Once Dusault had gotten Sensormatic’s finances back under control, Assaf resumed his position as CEO and began an extensive marketing campaign for two new systems. One was an improved, magnetic-field system of tracking goods in hardware stores and supermarkets. The other was a software package that combined close-circuit television systems with electronic ID door openers and was aimed at industrial customers seeking to reduce on-the-job theft and fraud. Sales resumed their upward trend, climbing from $95 million in 1987 to $239 million in 1991.

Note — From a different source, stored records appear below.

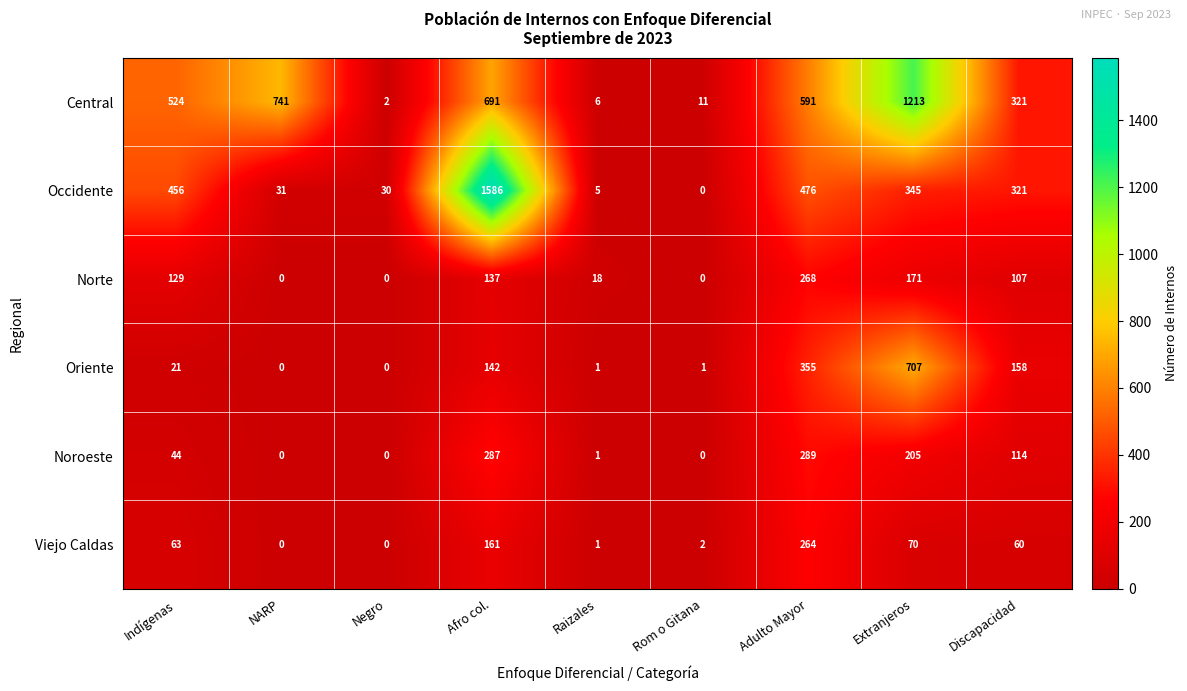

Count the number of categories in the chart.

9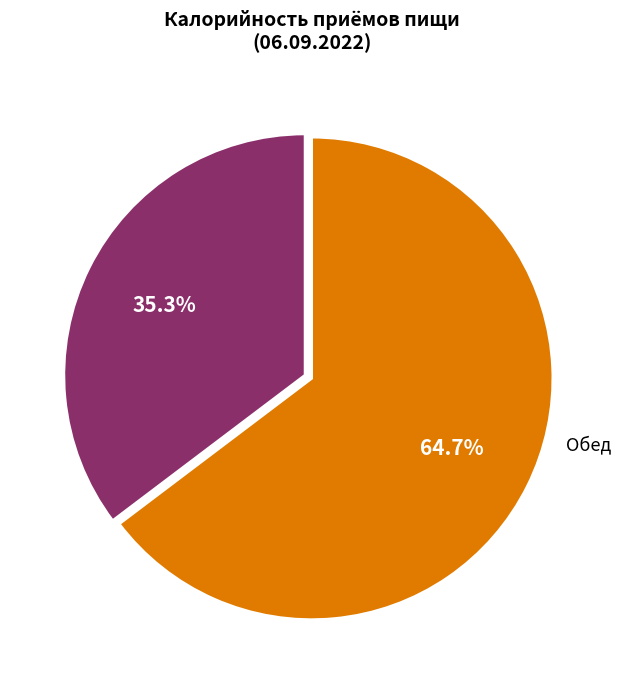

What percentage is the Завтрак slice, to the nearest percent?

35%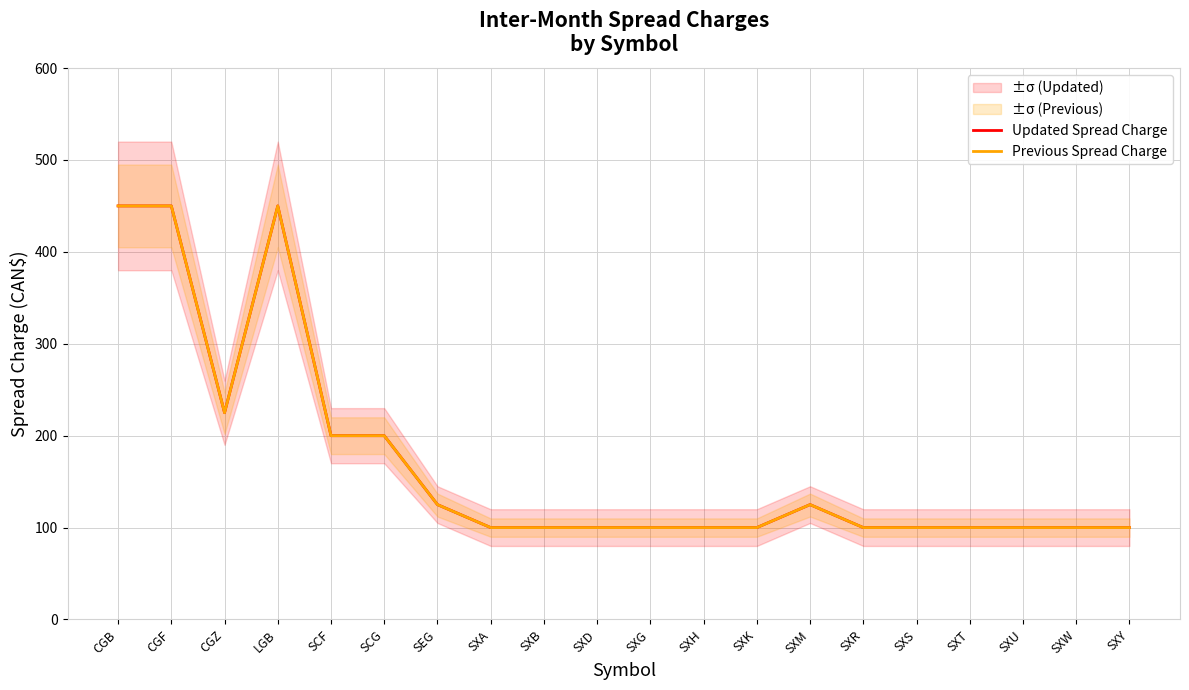

Which series changed the most between SXD and SXG?

Updated Spread Charge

Foreign expansion fueled much of this growth. Sensormatic stepped up its overseas marketing, setting up a sales headquarters in Singapore and making headway into the newly opened Russian market. Another percentage of Sensormatic’s growth came through the acquisition of new companies. In 1992, Sensormatic merged with BURLE Industries Inc., the leading manufacturer of close-circuit televisions and accessories in the United States. It also significantly increased its European market presence with the purchase of Automated Security (Holdings) PLC’s electronic article surveillance and close circuit television businesses. Sensormatic merged the operations of both companies yet continued to market products under both the Automated Securities and BURLE names.
Having recovered from its problems in the mid-1980s, Sensormatic entered the second half of the 1990s on track for impressive growth. Its market share was unrivaled worldwide, with European sales alone totaling more than the combined sales of its two largest competitors. As it approached the turn of the century, Sensormatic was continuing to expand both through product introduction and through the acquisition of new companies. In 1993 Sensormatic purchased its largest European rival, Automated Loss Prevention Systems, a top manufacturer of electronic article surveillance and close-circuit television systems. Revenues neared the $500 million mark, and the company posted record earnings of $54 million.
Crisafulli, Patricia, “Anti-Theft Devices Snare Overseas Markets,” The Journal of Commerce and Commercial, May 5, 1992, p. 1.
“Knocking Down a Pyramid to Build Sales,” Sales and Marketing Management, February 4, 1980, p. 13.
Nulty, Peter, “Sensormatic Collars the Shoplifter,” Fortune, February 25, 1980, p. 114; “Cashing In on Security,” Fortune, October 7, 1991, p. 113.
“Sensormatic Electronics Corporation (SNSR)” The Wall Street Transcript, November 27, 1989, pp. 95, 558.
Taub, Stephen, “Why Crime Pays,” Financial World, April 30, 1983, p. 54; “Follow the Leader: North and South: Sensormatic Canada Is Finally Coming to Life,” Financial World, April 18, 1984, p. 28.
“They’re Making Crime Pay at Sensormatic,” Dun’s Review, March 1980, p. 32.
Verespej, Michael J., Turnaround Junkie Who Doesn’t Hipshoot,” Industry Week, January 4, 1988, p. 43.